Recently GitHub provoked a storm of protest after staffer Amy Palamountain amended a proposed ‘Open Code of Conduct’ such that complaints of harassment arising from ‘reverse-isms’ such as ‘reverse racism’ would not be acted upon. Palamountain is on record as saying, “[…] The intent is deliberate, and I strongly disagree it should be altered to be more lenient to privileged groups […]”. Recent British examples illuminate the terrible folly of that statement.
In my previous article I set out potential legal problems with the TODOGroup Code of Conduct. In this article I want to address the moral and policy arguments around the extreme left belief that ‘reverse racism’ does not exist and cannot do harm. I found this exceptionally offensive as a person living in post-Rotherham Britain.
Consider this extract –
“Racism was once defined as ‘prejudice plus power’ – […] However, the ‘racist murders’ of Kriss Donald in Glasgow in 2004 and Ross Parker in Peterborough in 2001, young white men killed by Asians, demonstrate how society has been forced to redefine racism”.

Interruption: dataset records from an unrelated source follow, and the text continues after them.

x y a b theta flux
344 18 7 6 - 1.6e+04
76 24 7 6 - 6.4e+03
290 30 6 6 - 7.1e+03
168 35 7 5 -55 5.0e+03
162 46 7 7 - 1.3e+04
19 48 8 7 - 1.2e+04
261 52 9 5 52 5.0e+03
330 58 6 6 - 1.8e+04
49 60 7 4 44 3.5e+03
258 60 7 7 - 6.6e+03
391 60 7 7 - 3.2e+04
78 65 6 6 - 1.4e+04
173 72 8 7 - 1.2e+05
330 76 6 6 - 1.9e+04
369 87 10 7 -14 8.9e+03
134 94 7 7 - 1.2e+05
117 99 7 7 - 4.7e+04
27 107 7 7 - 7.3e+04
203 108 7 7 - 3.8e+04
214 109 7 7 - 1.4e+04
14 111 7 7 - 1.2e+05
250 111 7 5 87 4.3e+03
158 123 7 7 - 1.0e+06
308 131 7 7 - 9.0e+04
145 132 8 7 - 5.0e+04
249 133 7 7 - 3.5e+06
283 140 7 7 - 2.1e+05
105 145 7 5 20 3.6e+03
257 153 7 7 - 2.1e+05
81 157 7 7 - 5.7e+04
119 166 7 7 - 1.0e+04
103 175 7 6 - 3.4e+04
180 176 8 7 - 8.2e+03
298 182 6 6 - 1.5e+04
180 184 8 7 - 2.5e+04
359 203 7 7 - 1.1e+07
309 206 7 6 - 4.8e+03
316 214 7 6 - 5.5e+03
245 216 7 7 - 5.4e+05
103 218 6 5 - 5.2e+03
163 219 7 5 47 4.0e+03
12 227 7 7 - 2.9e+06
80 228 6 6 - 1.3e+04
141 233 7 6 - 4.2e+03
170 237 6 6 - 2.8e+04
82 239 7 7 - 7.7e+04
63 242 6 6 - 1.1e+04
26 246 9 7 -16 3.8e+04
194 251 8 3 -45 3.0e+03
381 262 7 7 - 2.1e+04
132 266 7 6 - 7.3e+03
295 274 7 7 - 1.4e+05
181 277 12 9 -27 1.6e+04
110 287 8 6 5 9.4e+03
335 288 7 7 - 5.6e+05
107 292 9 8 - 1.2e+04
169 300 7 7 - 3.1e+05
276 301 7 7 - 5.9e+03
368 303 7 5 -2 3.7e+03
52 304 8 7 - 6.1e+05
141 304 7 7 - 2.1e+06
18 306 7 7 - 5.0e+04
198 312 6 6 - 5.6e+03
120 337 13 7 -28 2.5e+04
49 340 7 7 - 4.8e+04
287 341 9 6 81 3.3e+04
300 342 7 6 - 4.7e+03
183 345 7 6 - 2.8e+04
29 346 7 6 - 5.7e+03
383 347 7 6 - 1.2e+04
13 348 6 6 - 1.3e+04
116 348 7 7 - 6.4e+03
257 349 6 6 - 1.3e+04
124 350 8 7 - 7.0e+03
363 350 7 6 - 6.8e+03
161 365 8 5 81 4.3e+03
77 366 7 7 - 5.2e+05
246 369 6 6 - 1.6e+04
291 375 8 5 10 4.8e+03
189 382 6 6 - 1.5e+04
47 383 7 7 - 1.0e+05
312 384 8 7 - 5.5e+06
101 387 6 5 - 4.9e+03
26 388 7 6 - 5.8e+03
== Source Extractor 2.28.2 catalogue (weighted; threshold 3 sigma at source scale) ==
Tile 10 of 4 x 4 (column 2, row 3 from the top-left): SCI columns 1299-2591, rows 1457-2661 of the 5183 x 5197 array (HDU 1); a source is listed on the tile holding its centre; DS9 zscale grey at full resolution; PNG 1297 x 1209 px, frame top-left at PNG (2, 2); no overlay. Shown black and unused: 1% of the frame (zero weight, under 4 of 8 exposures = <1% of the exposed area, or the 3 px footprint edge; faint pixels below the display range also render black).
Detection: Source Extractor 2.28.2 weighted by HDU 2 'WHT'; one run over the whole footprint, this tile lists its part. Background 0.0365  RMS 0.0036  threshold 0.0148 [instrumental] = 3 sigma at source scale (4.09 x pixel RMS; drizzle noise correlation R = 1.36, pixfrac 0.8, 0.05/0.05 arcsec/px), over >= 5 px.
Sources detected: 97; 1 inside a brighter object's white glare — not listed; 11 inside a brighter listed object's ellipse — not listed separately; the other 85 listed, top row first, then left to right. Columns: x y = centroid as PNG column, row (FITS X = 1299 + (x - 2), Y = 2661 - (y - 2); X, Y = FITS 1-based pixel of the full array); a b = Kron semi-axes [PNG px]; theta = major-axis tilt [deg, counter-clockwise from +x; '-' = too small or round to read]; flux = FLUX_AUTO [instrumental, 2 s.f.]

Is this a Conservative website? A right-wing blog? Nope. I am quoting the BBC (archive here). The brutal killing, in which a 17 year old called Ross Andrew Parker was beaten with a hammer, stabbed and kicked to death before being left in a pool of his own blood caught national news in the UK for its violence and the explicitly racist motives of the killers.
The ideas espoused by controversial activists such as Anita Sarkeesian when she says that “sexism is prejudice + power” (archive here) or when she talks of the “myth” of “reverse racism” (archive here) are ideas that even the BBC admitted were horribly, tragically wrong nearly 10 years ago. The Guardian agreed – no weaselling about ‘reverse-isms’ they called it a ‘racist killing’ (archive here).